- **WHAT TO DO**
Reproduce every line of the data below word for word, leaving out the pictures.

Source data
"""
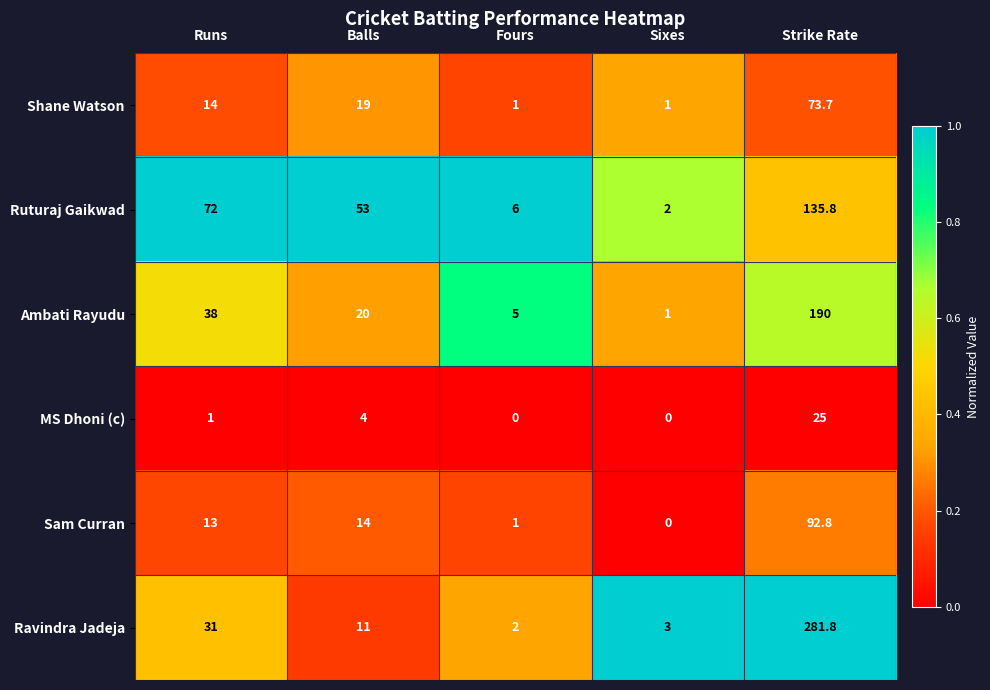

The Ravindra Jadeja series shows 3.0 at Sixes. True or false?

True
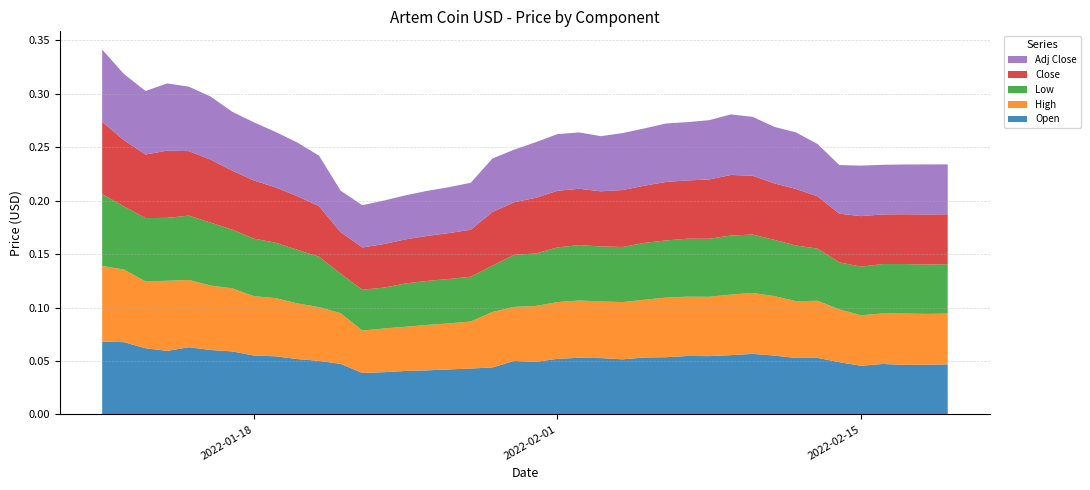

Reading right to left, extract all data points from this chart.

Open: 2022-02-19=0.0	2022-02-18=0.0	2022-02-17=0.0	2022-02-16=0.0	2022-02-15=0.0	2022-02-14=0.0	2022-02-13=0.1	2022-02-12=0.1	2022-02-11=0.1	2022-02-10=0.1	2022-02-09=0.1	2022-02-08=0.1	2022-02-07=0.1	2022-02-06=0.1	2022-02-05=0.1	2022-02-04=0.1	2022-02-03=0.1	2022-02-02=0.1	2022-02-01=0.1	2022-01-31=0.0	2022-01-30=0.1	2022-01-29=0.0	2022-01-28=0.0	2022-01-27=0.0	2022-01-26=0.0	2022-01-25=0.0	2022-01-24=0.0	2022-01-23=0.0	2022-01-22=0.0	2022-01-21=0.1	2022-01-20=0.1	2022-01-19=0.1	2022-01-18=0.1	2022-01-17=0.1	2022-01-16=0.1	2022-01-15=0.1	2022-01-14=0.1	2022-01-13=0.1	2022-01-12=0.1	2022-01-11=0.1
High: 2022-02-19=0.0	2022-02-18=0.0	2022-02-17=0.0	2022-02-16=0.0	2022-02-15=0.0	2022-02-14=0.0	2022-02-13=0.1	2022-02-12=0.1	2022-02-11=0.1	2022-02-10=0.1	2022-02-09=0.1	2022-02-08=0.1	2022-02-07=0.1	2022-02-06=0.1	2022-02-05=0.1	2022-02-04=0.1	2022-02-03=0.1	2022-02-02=0.1	2022-02-01=0.1	2022-01-31=0.1	2022-01-30=0.1	2022-01-29=0.1	2022-01-28=0.0	2022-01-27=0.0	2022-01-26=0.0	2022-01-25=0.0	2022-01-24=0.0	2022-01-23=0.0	2022-01-22=0.0	2022-01-21=0.1	2022-01-20=0.1	2022-01-19=0.1	2022-01-18=0.1	2022-01-17=0.1	2022-01-16=0.1	2022-01-15=0.1	2022-01-14=0.1	2022-01-13=0.1	2022-01-12=0.1	2022-01-11=0.1
Low: 2022-02-19=0.0	2022-02-18=0.0	2022-02-17=0.0	2022-02-16=0.0	2022-02-15=0.0	2022-02-14=0.0	2022-02-13=0.0	2022-02-12=0.1	2022-02-11=0.1	2022-02-10=0.1	2022-02-09=0.1	2022-02-08=0.1	2022-02-07=0.1	2022-02-06=0.1	2022-02-05=0.1	2022-02-04=0.1	2022-02-03=0.1	2022-02-02=0.1	2022-02-01=0.1	2022-01-31=0.0	2022-01-30=0.0	2022-01-29=0.0	2022-01-28=0.0	2022-01-27=0.0	2022-01-26=0.0	2022-01-25=0.0	2022-01-24=0.0	2022-01-23=0.0	2022-01-22=0.0	2022-01-21=0.0	2022-01-20=0.1	2022-01-19=0.1	2022-01-18=0.1	2022-01-17=0.1	2022-01-16=0.1	2022-01-15=0.1	2022-01-14=0.1	2022-01-13=0.1	2022-01-12=0.1	2022-01-11=0.1
Close: 2022-02-19=0.0	2022-02-18=0.0	2022-02-17=0.0	2022-02-16=0.0	2022-02-15=0.0	2022-02-14=0.0	2022-02-13=0.0	2022-02-12=0.1	2022-02-11=0.1	2022-02-10=0.1	2022-02-09=0.1	2022-02-08=0.1	2022-02-07=0.1	2022-02-06=0.1	2022-02-05=0.1	2022-02-04=0.1	2022-02-03=0.1	2022-02-02=0.1	2022-02-01=0.1	2022-01-31=0.1	2022-01-30=0.0	2022-01-29=0.1	2022-01-28=0.0	2022-01-27=0.0	2022-01-26=0.0	2022-01-25=0.0	2022-01-24=0.0	2022-01-23=0.0	2022-01-22=0.0	2022-01-21=0.0	2022-01-20=0.1	2022-01-19=0.1	2022-01-18=0.1	2022-01-17=0.1	2022-01-16=0.1	2022-01-15=0.1	2022-01-14=0.1	2022-01-13=0.1	2022-01-12=0.1	2022-01-11=0.1
Adj Close: 2022-02-19=0.0	2022-02-18=0.0	2022-02-17=0.0	2022-02-16=0.0	2022-02-15=0.0	2022-02-14=0.0	2022-02-13=0.0	2022-02-12=0.1	2022-02-11=0.1	2022-02-10=0.1	2022-02-09=0.1	2022-02-08=0.1	2022-02-07=0.1	2022-02-06=0.1	2022-02-05=0.1	2022-02-04=0.1	2022-02-03=0.1	2022-02-02=0.1	2022-02-01=0.1	2022-01-31=0.1	2022-01-30=0.0	2022-01-29=0.1	2022-01-28=0.0	2022-01-27=0.0	2022-01-26=0.0	2022-01-25=0.0	2022-01-24=0.0	2022-01-23=0.0	2022-01-22=0.0	2022-01-21=0.0	2022-01-20=0.1	2022-01-19=0.1	2022-01-18=0.1	2022-01-17=0.1	2022-01-16=0.1	2022-01-15=0.1	2022-01-14=0.1	2022-01-13=0.1	2022-01-12=0.1	2022-01-11=0.1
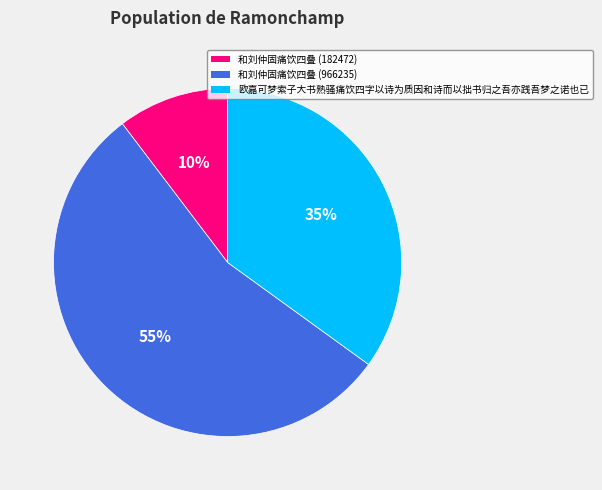

Which has a higher value, 和刘仲固痛饮四叠 (182472) or 欧嘉可梦索子大书熟骚痛饮四字以诗为质因和诗而以拙书归之吾亦践吾梦之诺也已?

欧嘉可梦索子大书熟骚痛饮四字以诗为质因和诗而以拙书归之吾亦践吾梦之诺也已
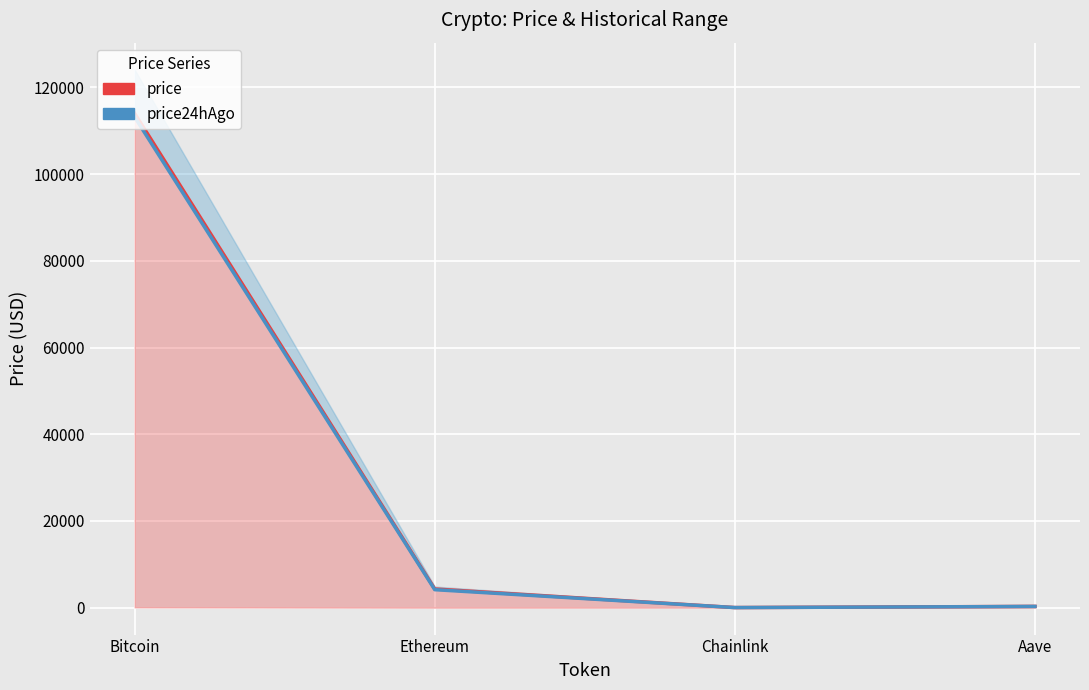

What is the average value of the price series?

29664.2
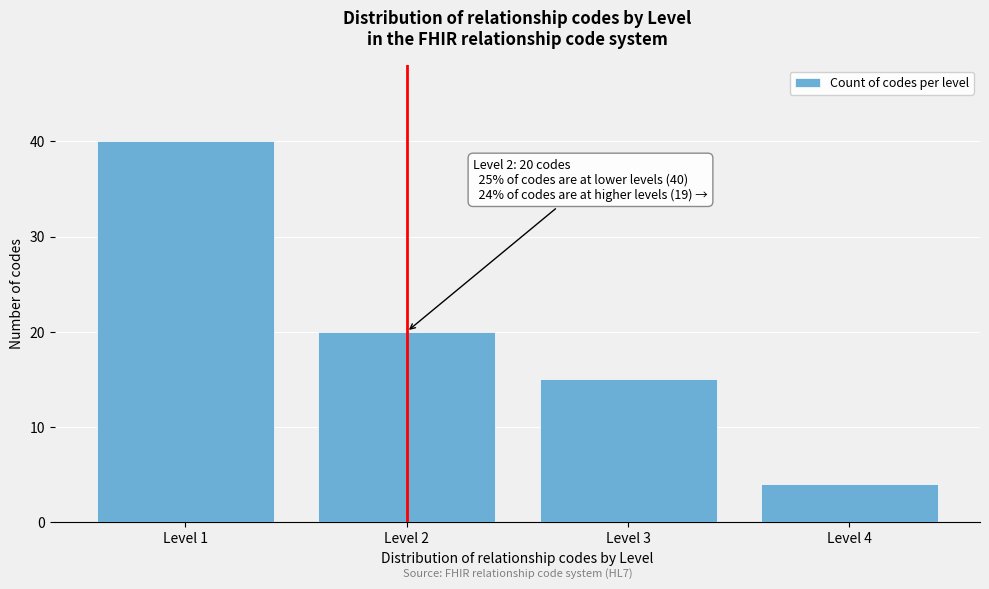

Reading right to left, extract all data points from this chart.

4	15	20	40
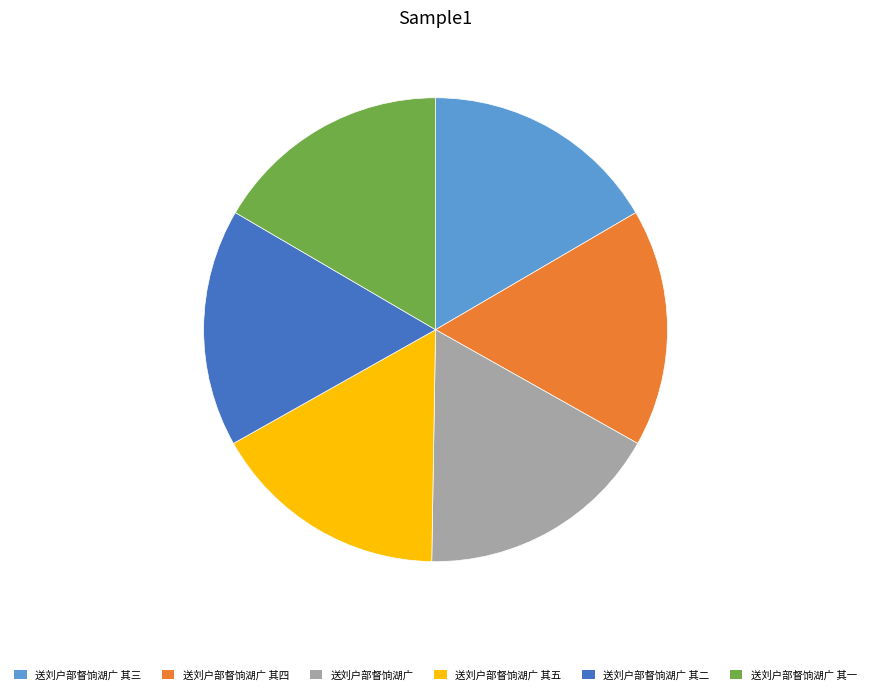

Is there a majority slice in this chart?

No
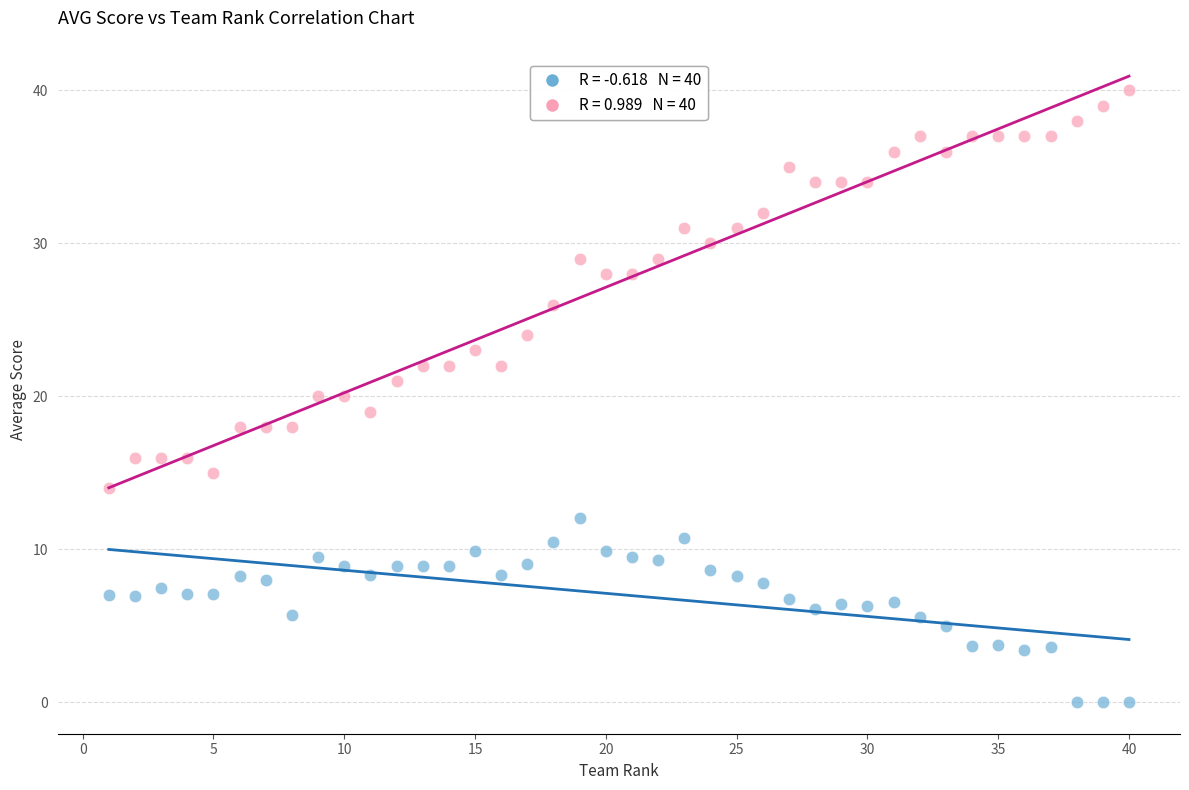

Across all data points, what is the range of X values (max minus min)?

39.0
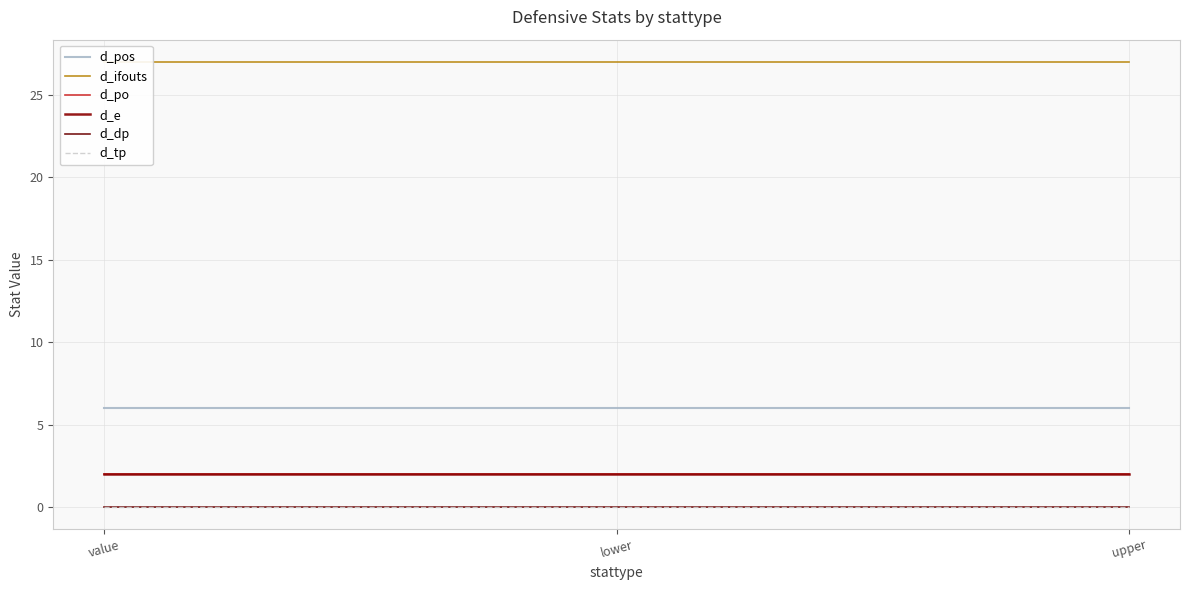

Between value and lower, which is larger?

value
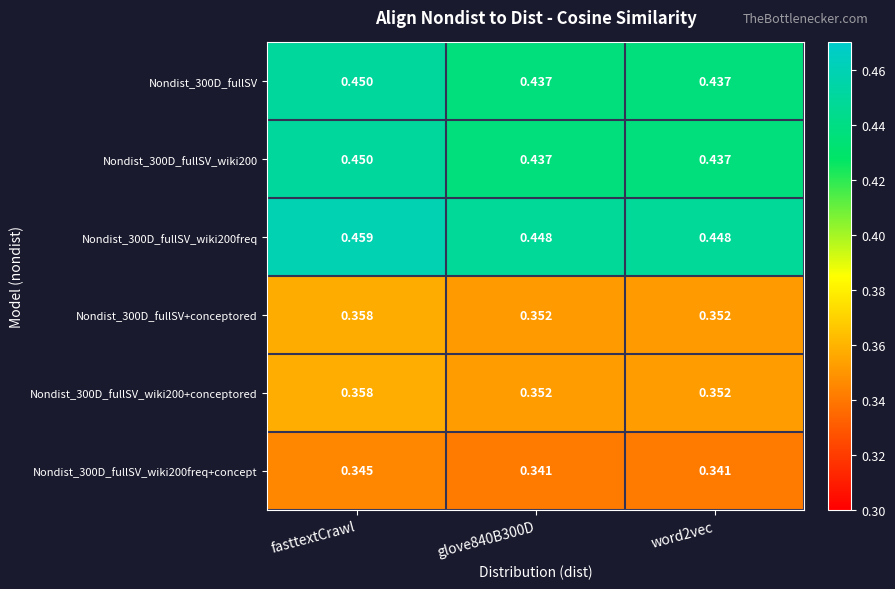

Which category has the highest value across all series?

fasttextCrawl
"""
- **RESPONSE**
The Ravindra Jadeja series shows 3.0 at Sixes. True or false?

True

Reading right to left, extract all data points from this chart.

Open: 2022-02-19=0.0	2022-02-18=0.0	2022-02-17=0.0	2022-02-16=0.0	2022-02-15=0.0	2022-02-14=0.0	2022-02-13=0.1	2022-02-12=0.1	2022-02-11=0.1	2022-02-10=0.1	2022-02-09=0.1	2022-02-08=0.1	2022-02-07=0.1	2022-02-06=0.1	2022-02-05=0.1	2022-02-04=0.1	2022-02-03=0.1	2022-02-02=0.1	2022-02-01=0.1	2022-01-31=0.0	2022-01-30=0.1	2022-01-29=0.0	2022-01-28=0.0	2022-01-27=0.0	2022-01-26=0.0	2022-01-25=0.0	2022-01-24=0.0	2022-01-23=0.0	2022-01-22=0.0	2022-01-21=0.1	2022-01-20=0.1	2022-01-19=0.1	2022-01-18=0.1	2022-01-17=0.1	2022-01-16=0.1	2022-01-15=0.1	2022-01-14=0.1	2022-01-13=0.1	2022-01-12=0.1	2022-01-11=0.1
High: 2022-02-19=0.0	2022-02-18=0.0	2022-02-17=0.0	2022-02-16=0.0	2022-02-15=0.0	2022-02-14=0.0	2022-02-13=0.1	2022-02-12=0.1	2022-02-11=0.1	2022-02-10=0.1	2022-02-09=0.1	2022-02-08=0.1	2022-02-07=0.1	2022-02-06=0.1	2022-02-05=0.1	2022-02-04=0.1	2022-02-03=0.1	2022-02-02=0.1	2022-02-01=0.1	2022-01-31=0.1	2022-01-30=0.1	2022-01-29=0.1	2022-01-28=0.0	2022-01-27=0.0	2022-01-26=0.0	2022-01-25=0.0	2022-01-24=0.0	2022-01-23=0.0	2022-01-22=0.0	2022-01-21=0.1	2022-01-20=0.1	2022-01-19=0.1	2022-01-18=0.1	2022-01-17=0.1	2022-01-16=0.1	2022-01-15=0.1	2022-01-14=0.1	2022-01-13=0.1	2022-01-12=0.1	2022-01-11=0.1
Low: 2022-02-19=0.0	2022-02-18=0.0	2022-02-17=0.0	2022-02-16=0.0	2022-02-15=0.0	2022-02-14=0.0	2022-02-13=0.0	2022-02-12=0.1	2022-02-11=0.1	2022-02-10=0.1	2022-02-09=0.1	2022-02-08=0.1	2022-02-07=0.1	2022-02-06=0.1	2022-02-05=0.1	2022-02-04=0.1	2022-02-03=0.1	2022-02-02=0.1	2022-02-01=0.1	2022-01-31=0.0	2022-01-30=0.0	2022-01-29=0.0	2022-01-28=0.0	2022-01-27=0.0	2022-01-26=0.0	2022-01-25=0.0	2022-01-24=0.0	2022-01-23=0.0	2022-01-22=0.0	2022-01-21=0.0	2022-01-20=0.1	2022-01-19=0.1	2022-01-18=0.1	2022-01-17=0.1	2022-01-16=0.1	2022-01-15=0.1	2022-01-14=0.1	2022-01-13=0.1	2022-01-12=0.1	2022-01-11=0.1
Close: 2022-02-19=0.0	2022-02-18=0.0	2022-02-17=0.0	2022-02-16=0.0	2022-02-15=0.0	2022-02-14=0.0	2022-02-13=0.0	2022-02-12=0.1	2022-02-11=0.1	2022-02-10=0.1	2022-02-09=0.1	2022-02-08=0.1	2022-02-07=0.1	2022-02-06=0.1	2022-02-05=0.1	2022-02-04=0.1	2022-02-03=0.1	2022-02-02=0.1	2022-02-01=0.1	2022-01-31=0.1	2022-01-30=0.0	2022-01-29=0.1	2022-01-28=0.0	2022-01-27=0.0	2022-01-26=0.0	2022-01-25=0.0	2022-01-24=0.0	2022-01-23=0.0	2022-01-22=0.0	2022-01-21=0.0	2022-01-20=0.1	2022-01-19=0.1	2022-01-18=0.1	2022-01-17=0.1	2022-01-16=0.1	2022-01-15=0.1	2022-01-14=0.1	2022-01-13=0.1	2022-01-12=0.1	2022-01-11=0.1
Adj Close: 2022-02-19=0.0	2022-02-18=0.0	2022-02-17=0.0	2022-02-16=0.0	2022-02-15=0.0	2022-02-14=0.0	2022-02-13=0.0	2022-02-12=0.1	2022-02-11=0.1	2022-02-10=0.1	2022-02-09=0.1	2022-02-08=0.1	2022-02-07=0.1	2022-02-06=0.1	2022-02-05=0.1	2022-02-04=0.1	2022-02-03=0.1	2022-02-02=0.1	2022-02-01=0.1	2022-01-31=0.1	2022-01-30=0.0	2022-01-29=0.1	2022-01-28=0.0	2022-01-27=0.0	2022-01-26=0.0	2022-01-25=0.0	2022-01-24=0.0	2022-01-23=0.0	2022-01-22=0.0	2022-01-21=0.0	2022-01-20=0.1	2022-01-19=0.1	2022-01-18=0.1	2022-01-17=0.1	2022-01-16=0.1	2022-01-15=0.1	2022-01-14=0.1	2022-01-13=0.1	2022-01-12=0.1	2022-01-11=0.1

Which has a higher value, 和刘仲固痛饮四叠 (182472) or 欧嘉可梦索子大书熟骚痛饮四字以诗为质因和诗而以拙书归之吾亦践吾梦之诺也已?

欧嘉可梦索子大书熟骚痛饮四字以诗为质因和诗而以拙书归之吾亦践吾梦之诺也已

What is the average value of the price series?

29664.2

Reading right to left, extract all data points from this chart.

4	15	20	40

Is there a majority slice in this chart?

No

Across all data points, what is the range of X values (max minus min)?

39.0

Between value and lower, which is larger?

value

Which category has the highest value across all series?

fasttextCrawl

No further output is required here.